▶ **PROBLEM DETAILS**
Every entry needs to be given again exactly as it reads.
*** Opening of RAW DATA ***
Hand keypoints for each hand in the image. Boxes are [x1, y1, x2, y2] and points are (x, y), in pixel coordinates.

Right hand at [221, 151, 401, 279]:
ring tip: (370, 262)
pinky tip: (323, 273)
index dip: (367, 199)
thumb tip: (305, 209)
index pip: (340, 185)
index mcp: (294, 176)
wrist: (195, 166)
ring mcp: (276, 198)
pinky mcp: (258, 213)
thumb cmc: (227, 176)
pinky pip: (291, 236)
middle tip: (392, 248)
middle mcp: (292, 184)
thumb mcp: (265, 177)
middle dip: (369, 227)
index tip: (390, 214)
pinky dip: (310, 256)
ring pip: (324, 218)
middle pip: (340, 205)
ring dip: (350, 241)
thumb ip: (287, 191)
*** Close of RAW DATA ***
▶ **EXERCISE ANSWER**
Hand keypoints for each hand in the image. Boxes are [x1, y1, x2, y2] and points are (x, y), in pixel coordinates.

Right hand at [221, 151, 401, 279]:
ring tip: (370, 262)
pinky tip: (323, 273)
index dip: (367, 199)
thumb tip: (305, 209)
index pip: (340, 185)
index mcp: (294, 176)
wrist: (195, 166)
ring mcp: (276, 198)
pinky mcp: (258, 213)
thumb cmc: (227, 176)
pinky pip: (291, 236)
middle tip: (392, 248)
middle mcp: (292, 184)
thumb mcp: (265, 177)
middle dip: (369, 227)
index tip: (390, 214)
pinky dip: (310, 256)
ring pip: (324, 218)
middle pip: (340, 205)
ring dip: (350, 241)
thumb ip: (287, 191)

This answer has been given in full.